La Raison humaine, ma chère Fille, doit être une Chose bien in-certaine, puisque deux Personnes sensées, comme vous et moi, peuvent tirer des mêmes Premisses, les Conclusions diamétrale-ment opposées & contraires. Elle me paroit une Guide aveugle, cette Raison; et qu'un Instinct bon & sûr nous vaudroit beaucoup mieux. Tous les Animaux inferieurs ensemble, ne s'égarent pas autant dans une Année, qu'un seul Homme dans un Mois, quoique cet Homme pretend se conduire par la Raison. C'est pourquoi, quand j'eus le Bonheur d'avoir une Femme, je m'etois accoutumé de me laisser conduire dans les Affaires difficiles par son Opinion, parceque les Femmes, selon moi, ont une espéce de Tact, qui est plus sûr que nos Raisonnemens.

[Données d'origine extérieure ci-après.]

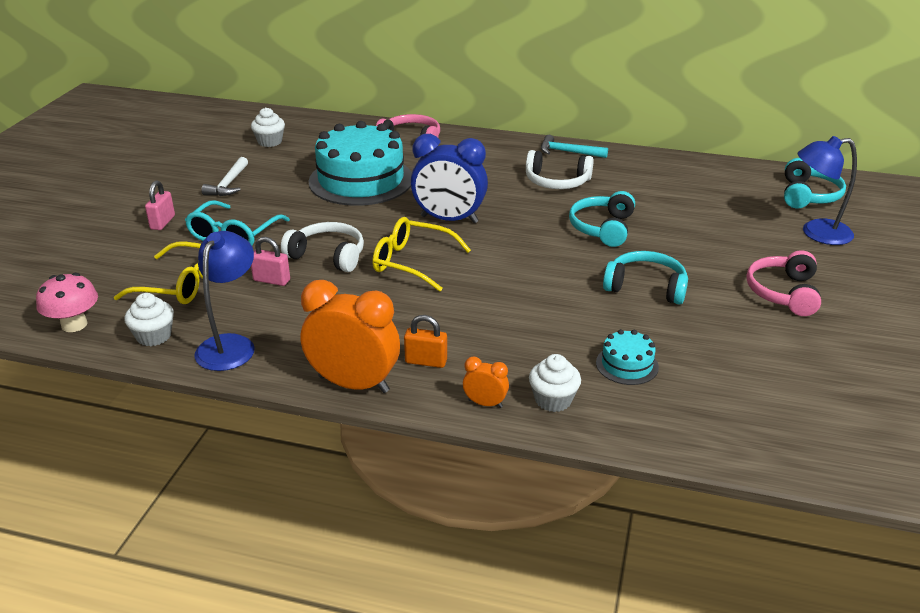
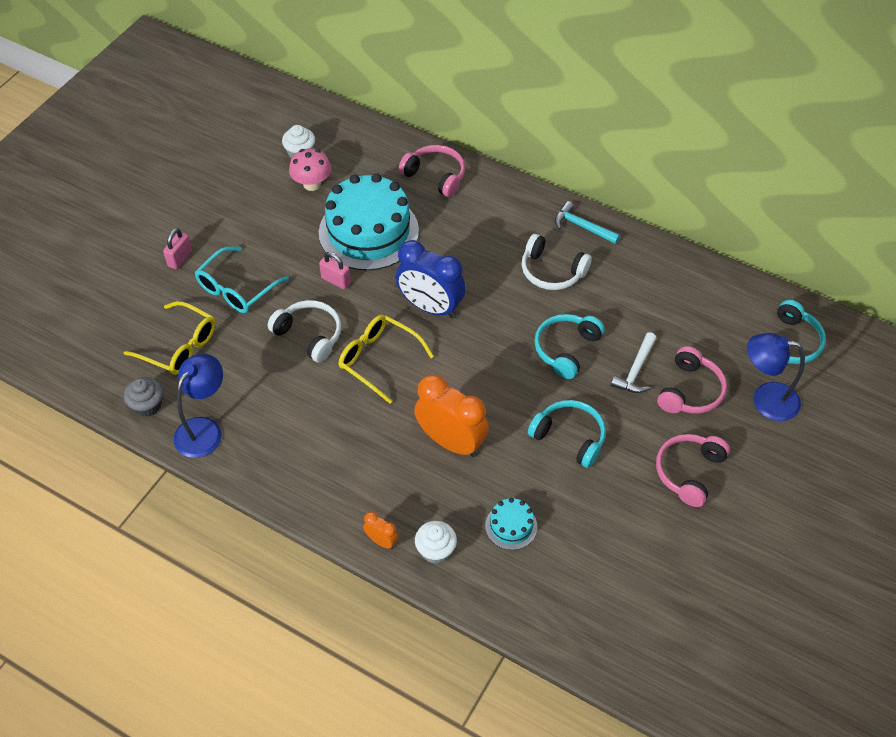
camera: 15 degrees right, 20 degrees up
pink mushroom [36,273,98,332] -> pink mushroom moved to [289,148,331,191]
white cupcake [124,293,174,346] -> grey cupcake [124,377,163,417]
white hammer [201,157,248,196] -> white hammer moved to [611,332,656,393]
pink padlock [251,237,290,286] -> pink padlock moved to [319,252,351,289]
orange clock [301,280,400,393] -> orange clock moved to [414,374,489,457]
orange padlock [404,315,447,368] -> none
none -> pink headphones [657,346,727,414]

Dans ce même Idée je commence a soupçonner que j'avois tort devant vous; enfin, je me rends a votre Opinion, & nous finirons nos Arguments, et notre Logique. Comme vous avez quelque Partialité pour mes petits Ecrits, je vous envoye un Morçeau que j'ai fait en Anglois, pendant ma Maladie.— La Traduction est de M. Cabanis.— Peutêtre vous amusera t'elle un Moment. Il me semble que vous vous mocquez de moi, en me disant que mon mauvais François est meilleur avant d'etre corrigé qu'après. Si je ne trouve pas un bon Cor-rigeur, et si je ne regard pas ses Corrections, comment puis-je apprendre à ecrire la Langue comme il faut? M. Brillon m'informe que vous faites actuellement des Nottes sur mon Dialogue. C'est faire beaucoup d'honneur à peu de Choses.— J'espere que vous voudriez bien avoir la Bonté de me les communiquer. Donnez moi de vos Nouvelles, ma Chere;— Comment vont les Nerfs?— Pour moi, je commence à marcher, mais foiblement.